The Grand Bargain Faces Another Wrecking Ball
Picture credit: https://newint.org/features/2019/01/07/trade-turmoil-chance-justice
The “Grand Bargain” between employers and employees struck over 100 years ago in California was simple – employers could not be sued for injuries on the job in exchange for a “no-fault” workers compensation system with limited benefits and access to quality medical treatment.
Injured workers have honored their side of the deal. Employers remain protected from being sued for damages in Superior Court, even if they have been negligent. However, powerful business interests have continued to erode the already limited benefits injured workers with “caps” on benefits, methods to reduce Permanent Disability awards, and rationing medical treatment. Working conditions are supposed to be safe and sanitary.
Yet, even in 2021, new lows are reported.
Take, for example, what Amazon workers have reportedly endured – being forced to urinate in bottles to save time. While Amazon claims each fulfillment center has dozens and restrooms and employees are free to “step away from their work station at any time.” But former warehouse workers say restrooms can be a five- to 10-minute walk from their station, making it difficult to use the restroom in a 15-minute break. In addition, workers are written up if they run over their break time.
There has always been a tug of war between an employers’ profit motive and employees’ interests for fair wages, employee benefits, and a safe workplace. The California courts and legislature have served as the “referee” between these interests.
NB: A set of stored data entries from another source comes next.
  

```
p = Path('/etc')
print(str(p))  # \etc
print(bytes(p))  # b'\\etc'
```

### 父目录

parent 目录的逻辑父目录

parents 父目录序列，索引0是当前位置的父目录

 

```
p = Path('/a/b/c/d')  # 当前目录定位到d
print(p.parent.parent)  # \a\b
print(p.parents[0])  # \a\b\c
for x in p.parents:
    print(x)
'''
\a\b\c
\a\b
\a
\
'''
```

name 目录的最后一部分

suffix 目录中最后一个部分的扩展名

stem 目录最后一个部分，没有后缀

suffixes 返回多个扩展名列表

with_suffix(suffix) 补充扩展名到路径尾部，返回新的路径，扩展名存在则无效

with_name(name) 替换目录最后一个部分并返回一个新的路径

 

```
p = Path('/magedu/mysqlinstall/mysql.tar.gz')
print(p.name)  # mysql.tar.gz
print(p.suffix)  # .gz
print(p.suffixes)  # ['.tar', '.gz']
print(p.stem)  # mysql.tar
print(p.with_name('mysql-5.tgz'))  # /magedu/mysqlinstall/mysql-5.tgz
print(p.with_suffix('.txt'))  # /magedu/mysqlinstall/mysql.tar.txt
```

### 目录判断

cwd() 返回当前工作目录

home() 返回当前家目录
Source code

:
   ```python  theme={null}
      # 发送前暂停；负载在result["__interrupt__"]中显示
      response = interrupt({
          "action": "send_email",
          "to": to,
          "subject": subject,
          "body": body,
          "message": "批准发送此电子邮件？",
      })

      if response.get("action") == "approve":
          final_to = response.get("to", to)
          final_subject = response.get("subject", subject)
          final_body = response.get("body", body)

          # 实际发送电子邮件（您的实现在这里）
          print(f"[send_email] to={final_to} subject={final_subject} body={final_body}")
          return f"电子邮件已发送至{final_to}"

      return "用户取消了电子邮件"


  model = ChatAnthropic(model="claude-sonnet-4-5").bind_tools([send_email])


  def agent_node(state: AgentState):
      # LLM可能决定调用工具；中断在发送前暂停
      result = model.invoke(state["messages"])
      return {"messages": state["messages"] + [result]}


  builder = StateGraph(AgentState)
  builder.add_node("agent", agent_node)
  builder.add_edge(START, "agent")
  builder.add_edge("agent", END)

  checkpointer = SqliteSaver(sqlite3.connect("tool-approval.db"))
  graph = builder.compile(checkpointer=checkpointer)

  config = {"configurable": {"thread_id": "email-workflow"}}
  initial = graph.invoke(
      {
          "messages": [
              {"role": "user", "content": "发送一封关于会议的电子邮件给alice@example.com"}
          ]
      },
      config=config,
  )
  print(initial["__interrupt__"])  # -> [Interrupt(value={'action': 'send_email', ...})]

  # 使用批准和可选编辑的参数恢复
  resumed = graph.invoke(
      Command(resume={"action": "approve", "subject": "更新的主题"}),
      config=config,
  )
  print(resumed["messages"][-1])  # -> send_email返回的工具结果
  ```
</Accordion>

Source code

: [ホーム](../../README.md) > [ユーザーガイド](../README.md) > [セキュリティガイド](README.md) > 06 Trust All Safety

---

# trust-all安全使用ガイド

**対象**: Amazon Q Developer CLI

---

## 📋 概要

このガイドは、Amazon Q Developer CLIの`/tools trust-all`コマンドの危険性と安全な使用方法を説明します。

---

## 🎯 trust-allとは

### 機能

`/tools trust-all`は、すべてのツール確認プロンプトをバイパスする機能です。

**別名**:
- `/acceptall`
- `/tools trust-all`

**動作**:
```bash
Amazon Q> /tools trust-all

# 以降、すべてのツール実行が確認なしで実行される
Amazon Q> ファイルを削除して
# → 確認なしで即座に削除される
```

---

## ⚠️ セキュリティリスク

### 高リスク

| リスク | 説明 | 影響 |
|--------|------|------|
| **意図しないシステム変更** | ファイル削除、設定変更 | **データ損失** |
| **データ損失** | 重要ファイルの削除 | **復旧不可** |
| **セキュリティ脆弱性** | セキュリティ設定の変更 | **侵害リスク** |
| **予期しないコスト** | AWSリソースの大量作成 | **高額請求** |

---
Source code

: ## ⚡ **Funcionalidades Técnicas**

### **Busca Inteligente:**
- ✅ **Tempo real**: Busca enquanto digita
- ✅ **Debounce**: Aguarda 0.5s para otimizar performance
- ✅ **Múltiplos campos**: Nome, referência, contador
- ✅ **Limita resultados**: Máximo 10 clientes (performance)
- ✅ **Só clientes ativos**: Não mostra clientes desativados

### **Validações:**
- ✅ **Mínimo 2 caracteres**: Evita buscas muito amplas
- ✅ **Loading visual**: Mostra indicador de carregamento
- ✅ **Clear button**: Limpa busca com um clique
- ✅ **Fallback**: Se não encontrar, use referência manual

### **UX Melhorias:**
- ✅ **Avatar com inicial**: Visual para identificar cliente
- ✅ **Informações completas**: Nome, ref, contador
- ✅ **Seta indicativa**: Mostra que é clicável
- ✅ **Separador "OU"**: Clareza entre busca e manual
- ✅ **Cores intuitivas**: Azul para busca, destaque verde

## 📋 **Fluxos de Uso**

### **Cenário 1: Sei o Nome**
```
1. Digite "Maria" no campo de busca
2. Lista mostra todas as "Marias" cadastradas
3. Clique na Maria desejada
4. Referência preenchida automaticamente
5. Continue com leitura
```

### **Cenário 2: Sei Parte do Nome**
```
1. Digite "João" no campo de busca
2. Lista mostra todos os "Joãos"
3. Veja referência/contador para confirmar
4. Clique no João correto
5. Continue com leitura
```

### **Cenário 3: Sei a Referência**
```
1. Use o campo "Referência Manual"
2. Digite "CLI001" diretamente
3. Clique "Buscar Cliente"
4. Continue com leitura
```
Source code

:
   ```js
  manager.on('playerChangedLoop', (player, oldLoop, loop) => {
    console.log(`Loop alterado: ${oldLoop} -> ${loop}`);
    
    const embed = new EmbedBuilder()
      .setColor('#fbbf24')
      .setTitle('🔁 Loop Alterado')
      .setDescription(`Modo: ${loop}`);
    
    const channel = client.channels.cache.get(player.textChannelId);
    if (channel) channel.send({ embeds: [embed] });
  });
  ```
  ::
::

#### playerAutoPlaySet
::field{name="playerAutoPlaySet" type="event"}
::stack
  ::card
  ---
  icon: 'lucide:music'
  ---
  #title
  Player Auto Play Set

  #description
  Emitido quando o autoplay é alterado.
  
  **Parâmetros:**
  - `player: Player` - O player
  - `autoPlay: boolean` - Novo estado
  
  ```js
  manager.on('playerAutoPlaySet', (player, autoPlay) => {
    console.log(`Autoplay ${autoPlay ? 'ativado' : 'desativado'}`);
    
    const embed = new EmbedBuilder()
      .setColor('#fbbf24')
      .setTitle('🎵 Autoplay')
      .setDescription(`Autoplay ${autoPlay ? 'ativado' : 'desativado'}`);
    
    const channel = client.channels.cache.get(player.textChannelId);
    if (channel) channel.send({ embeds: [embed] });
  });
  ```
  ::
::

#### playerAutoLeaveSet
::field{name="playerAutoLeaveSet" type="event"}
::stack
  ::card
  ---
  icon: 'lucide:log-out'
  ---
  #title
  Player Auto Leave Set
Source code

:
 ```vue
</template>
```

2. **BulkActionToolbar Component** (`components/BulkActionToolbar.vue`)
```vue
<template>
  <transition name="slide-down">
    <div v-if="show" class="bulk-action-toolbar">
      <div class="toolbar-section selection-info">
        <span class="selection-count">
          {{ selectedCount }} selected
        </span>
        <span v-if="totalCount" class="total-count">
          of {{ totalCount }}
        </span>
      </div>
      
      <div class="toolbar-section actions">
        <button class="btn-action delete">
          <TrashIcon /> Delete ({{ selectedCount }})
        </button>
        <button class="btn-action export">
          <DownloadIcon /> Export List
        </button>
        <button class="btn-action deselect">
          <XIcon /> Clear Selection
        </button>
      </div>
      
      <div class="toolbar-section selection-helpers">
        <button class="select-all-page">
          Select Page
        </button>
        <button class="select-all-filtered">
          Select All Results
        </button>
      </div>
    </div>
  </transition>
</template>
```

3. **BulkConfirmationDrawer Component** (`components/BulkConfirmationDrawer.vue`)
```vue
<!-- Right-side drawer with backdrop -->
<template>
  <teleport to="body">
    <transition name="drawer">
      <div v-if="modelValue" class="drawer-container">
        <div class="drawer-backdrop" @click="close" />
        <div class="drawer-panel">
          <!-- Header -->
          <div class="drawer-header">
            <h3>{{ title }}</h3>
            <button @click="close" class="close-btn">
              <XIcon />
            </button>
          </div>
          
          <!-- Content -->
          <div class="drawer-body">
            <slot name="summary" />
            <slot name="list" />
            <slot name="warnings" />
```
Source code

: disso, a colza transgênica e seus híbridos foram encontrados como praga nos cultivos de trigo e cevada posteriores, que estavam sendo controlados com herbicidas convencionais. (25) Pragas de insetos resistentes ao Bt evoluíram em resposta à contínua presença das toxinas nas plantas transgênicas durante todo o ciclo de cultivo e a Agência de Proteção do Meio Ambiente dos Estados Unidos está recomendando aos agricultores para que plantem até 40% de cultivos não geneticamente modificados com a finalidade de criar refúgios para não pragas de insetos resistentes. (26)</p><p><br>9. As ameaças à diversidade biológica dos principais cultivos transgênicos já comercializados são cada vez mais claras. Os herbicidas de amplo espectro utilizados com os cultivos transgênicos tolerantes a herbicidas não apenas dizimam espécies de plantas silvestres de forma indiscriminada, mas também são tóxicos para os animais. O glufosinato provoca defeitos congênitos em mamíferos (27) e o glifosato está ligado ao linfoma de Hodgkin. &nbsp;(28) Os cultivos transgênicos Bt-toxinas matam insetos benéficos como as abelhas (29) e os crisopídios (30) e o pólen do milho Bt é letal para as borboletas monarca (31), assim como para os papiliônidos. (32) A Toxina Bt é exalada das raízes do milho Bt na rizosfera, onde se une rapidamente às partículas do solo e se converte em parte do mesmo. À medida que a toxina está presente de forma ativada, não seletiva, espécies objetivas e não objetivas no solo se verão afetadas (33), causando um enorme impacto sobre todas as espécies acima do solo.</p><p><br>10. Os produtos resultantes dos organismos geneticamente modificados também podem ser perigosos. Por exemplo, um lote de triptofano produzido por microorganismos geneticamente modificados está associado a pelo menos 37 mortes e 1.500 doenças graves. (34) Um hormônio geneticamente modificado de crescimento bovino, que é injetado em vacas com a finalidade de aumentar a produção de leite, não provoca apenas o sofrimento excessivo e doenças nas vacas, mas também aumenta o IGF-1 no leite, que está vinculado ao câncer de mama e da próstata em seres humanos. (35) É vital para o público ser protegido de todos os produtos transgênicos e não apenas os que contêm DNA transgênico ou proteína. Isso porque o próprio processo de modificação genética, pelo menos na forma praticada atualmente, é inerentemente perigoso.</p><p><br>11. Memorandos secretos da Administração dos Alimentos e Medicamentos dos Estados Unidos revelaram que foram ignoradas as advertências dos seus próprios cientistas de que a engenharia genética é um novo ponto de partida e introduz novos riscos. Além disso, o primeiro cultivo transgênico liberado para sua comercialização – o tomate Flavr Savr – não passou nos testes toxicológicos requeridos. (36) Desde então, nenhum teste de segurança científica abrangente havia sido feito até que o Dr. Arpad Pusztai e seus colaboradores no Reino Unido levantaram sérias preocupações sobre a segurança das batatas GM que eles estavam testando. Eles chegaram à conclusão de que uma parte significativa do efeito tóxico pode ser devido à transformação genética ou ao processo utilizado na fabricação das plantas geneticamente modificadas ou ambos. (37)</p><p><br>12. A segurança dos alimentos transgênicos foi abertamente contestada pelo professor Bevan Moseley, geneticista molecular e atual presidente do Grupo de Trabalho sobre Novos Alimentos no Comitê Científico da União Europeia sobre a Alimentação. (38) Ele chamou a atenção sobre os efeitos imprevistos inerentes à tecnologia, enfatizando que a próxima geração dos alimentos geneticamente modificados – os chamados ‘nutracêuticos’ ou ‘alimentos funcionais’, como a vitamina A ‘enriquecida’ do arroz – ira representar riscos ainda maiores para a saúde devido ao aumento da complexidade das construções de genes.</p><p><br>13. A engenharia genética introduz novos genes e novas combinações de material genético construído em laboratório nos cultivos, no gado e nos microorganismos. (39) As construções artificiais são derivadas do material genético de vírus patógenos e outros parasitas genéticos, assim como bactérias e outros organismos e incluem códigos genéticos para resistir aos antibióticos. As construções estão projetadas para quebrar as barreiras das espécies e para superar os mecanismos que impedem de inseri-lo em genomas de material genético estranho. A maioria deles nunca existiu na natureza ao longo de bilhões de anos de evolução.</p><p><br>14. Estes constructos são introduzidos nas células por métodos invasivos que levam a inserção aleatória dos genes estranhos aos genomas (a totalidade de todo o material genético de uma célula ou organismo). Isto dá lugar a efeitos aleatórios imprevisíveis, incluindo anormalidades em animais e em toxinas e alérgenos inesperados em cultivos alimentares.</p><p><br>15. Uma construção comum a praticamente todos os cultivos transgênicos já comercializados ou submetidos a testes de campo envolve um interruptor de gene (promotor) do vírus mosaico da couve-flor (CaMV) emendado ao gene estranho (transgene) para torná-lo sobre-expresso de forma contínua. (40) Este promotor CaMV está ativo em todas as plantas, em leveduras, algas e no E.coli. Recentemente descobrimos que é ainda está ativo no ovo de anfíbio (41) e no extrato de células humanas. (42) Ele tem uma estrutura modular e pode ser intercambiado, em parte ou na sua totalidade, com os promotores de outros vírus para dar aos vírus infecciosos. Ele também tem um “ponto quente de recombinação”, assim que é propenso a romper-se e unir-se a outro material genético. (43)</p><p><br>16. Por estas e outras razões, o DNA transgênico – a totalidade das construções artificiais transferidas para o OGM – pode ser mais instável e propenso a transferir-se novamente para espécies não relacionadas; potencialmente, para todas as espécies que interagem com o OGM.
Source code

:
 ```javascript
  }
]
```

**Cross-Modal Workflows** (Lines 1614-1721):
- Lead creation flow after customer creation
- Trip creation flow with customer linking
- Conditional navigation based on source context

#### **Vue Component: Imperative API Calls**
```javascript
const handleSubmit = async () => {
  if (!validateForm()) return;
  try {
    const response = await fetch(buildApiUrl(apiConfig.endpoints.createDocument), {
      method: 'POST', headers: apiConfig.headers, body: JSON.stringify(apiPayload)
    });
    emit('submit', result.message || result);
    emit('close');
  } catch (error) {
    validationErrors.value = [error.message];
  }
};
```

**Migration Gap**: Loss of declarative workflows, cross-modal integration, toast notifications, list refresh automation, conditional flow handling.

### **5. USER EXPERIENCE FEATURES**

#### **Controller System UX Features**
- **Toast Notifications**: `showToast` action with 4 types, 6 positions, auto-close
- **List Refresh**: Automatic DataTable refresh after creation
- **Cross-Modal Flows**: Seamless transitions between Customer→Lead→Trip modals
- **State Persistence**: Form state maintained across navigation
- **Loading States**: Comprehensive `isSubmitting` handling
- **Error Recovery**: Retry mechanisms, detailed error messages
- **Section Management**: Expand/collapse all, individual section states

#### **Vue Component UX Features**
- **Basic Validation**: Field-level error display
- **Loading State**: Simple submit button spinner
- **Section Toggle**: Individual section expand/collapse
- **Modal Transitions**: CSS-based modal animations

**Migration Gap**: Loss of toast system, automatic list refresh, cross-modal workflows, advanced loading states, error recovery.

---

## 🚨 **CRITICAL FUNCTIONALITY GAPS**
But a new threat to workers has emerged – and it aims to dismantle the very nature of the employee/ employer relationship.
The most recent example of this threat was California’s Proposition 22, which allows certain employers to sidestep their legal obligations to pay their workers minimum wage, health insurance, unemployment benefits, and worker compensation by classifying them as “independent contractors.” Of course, the billion-dollar companies that got Proposition 22 passed (and spending 200 million dollars in advertising to make sure it did) promised that workers would do better by having the “freedom” to be independent contractors.
Of course, gig workers now realize they were duped. “It’s clear that as soon as Proposition 22 passed, it was open season to start cutting my pay” said Peter Young, a rideshare driver in Los Angeles. Young said the incentives offered to drivers before Proposition 22 “disappeared” after the voters passed it. Young’s experience is not unique to him. A University of California study in October of 2019 found that Proposition 22 only guaranteed a minimum wage of $5.64 an hour.
So, now the Grand Bargain faces two threats: the decades-old effort by employers to reduce the workers’ compensation benefits and Silicon Valley’s app-based efforts to enlarge the “gig” economy preventing workers from claiming employee status in the first place.
Next time, voters shouldn’t be so quick to believe the “win-win” hype of billionaires, “thought leaders,” and consultants who claim at TED talks that the market, instead of the government, has the best interests of workers in mind.
The most powerful institutions that California workers have to protect them are the legislature and the courts. Let’s not let the billionaire class take them away.